我想要加载到Postgres中的大量数据(100 GB)。我一直在阅读文档,它建议删除索引和外键。
http://www.postgresql.org/docs/current/interactive/populate.html
我希望对表中的字段有一些独特的约束(即3列是唯一的)。如何加载?
我可以看到一些不同的选择:
A)通过Python或类似的东西正常加载它(慢 - 可能不值得做)。
B)获取唯一约束,加载数据,重新应用约束(在这种情况下,当存在重复时会发生什么?)

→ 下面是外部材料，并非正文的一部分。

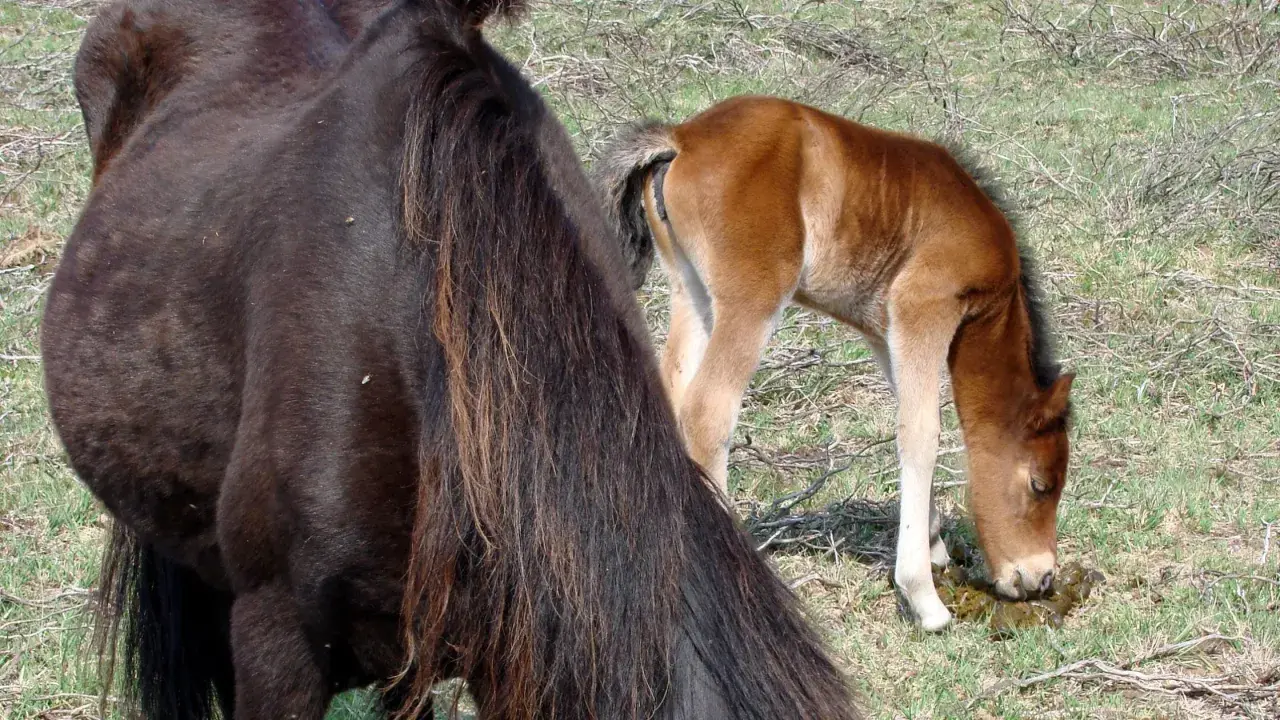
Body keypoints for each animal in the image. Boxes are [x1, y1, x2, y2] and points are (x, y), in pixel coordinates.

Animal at [596, 95, 1076, 631]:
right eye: (1040, 484)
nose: (1040, 578)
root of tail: (682, 136)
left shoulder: (885, 332)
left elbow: (914, 421)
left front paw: (933, 545)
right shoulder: (923, 308)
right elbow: (922, 436)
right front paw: (924, 597)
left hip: (692, 292)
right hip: (753, 298)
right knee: (708, 412)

C)将数据加载到临时表中(没有唯一约束)。在SQL中做一些聪明的事情来删除重复项,并将结果复制到主表中。
答案 0 :(得分:3)
您可以使用pg_bulkload加载它。 pg_buldload支持直接加载数据,不需要编写共享缓冲区,并支持并行。比未记录的表快得多。 你可以先创建唯一约束,然后使用pg_bulkload它,pg_bulkload可以将错误行记录到logfile中并纠正正确的行加载。你可以在加载后处理错误。 对于exp:
wget http://pgfoundry.org/frs/download.php/3566/pg_bulkload-3.1.5.tar.gz
[root@db-172-16-3-150 ~]# export PATH=/home/pg93/pgsql9.3.3/bin:$PATH
[root@db-172-16-3-150 ~]# cd /opt/soft_bak/pg_bulkload-3.1.5
[root@db-172-16-3-150 pg_bulkload-3.1.5]# which pg_config
/home/pg93/pgsql9.3.3/bin/pg_config
[root@db-172-16-3-150 pg_bulkload-3.1.5]# make
[root@db-172-16-3-150 pg_bulkload-3.1.5]# make install
pg93@db-172-16-3-150-> psql
psql (9.3.3)
Type "help" for help.
digoal=# truncate test;
TRUNCATE TABLE
digoal=# create extension pg_bulkload;
pg_bulkload -i /ssd3/pg93/test.dmp -O test -l /ssd3/pg93/test.log -o "TYPE=CSV" -o "WRITER=PARALLEL" -h $PGDATA -p $PGPORT -d $PGDATABASE
[root@db-172-16-3-150 pg93]# cat test.log
pg_bulkload 3.1.5 on 2014-03-28 13:32:31.32559+08
INPUT = /ssd3/pg93/test.dmp
PARSE_BADFILE = /ssd4/pg93/pg_root/pg_bulkload/20140328133231_digoal_public_test.prs.dmp
LOGFILE = /ssd3/pg93/test.log
LIMIT = INFINITE
PARSE_ERRORS = 0
CHECK_CONSTRAINTS = NO
TYPE = CSV
SKIP = 0
DELIMITER = ,
QUOTE = "\""
ESCAPE = "\""
NULL =
OUTPUT = public.test
MULTI_PROCESS = YES
VERBOSE = NO
WRITER = DIRECT
DUPLICATE_BADFILE = /ssd4/pg93/pg_root/pg_bulkload/20140328133231_digoal_public_test.dup.csv
DUPLICATE_ERRORS = 0
ON_DUPLICATE_KEEP = NEW
TRUNCATE = NO
0 Rows skipped.
50000000 Rows successfully loaded.
0 Rows not loaded due to parse errors.
0 Rows not loaded due to duplicate errors.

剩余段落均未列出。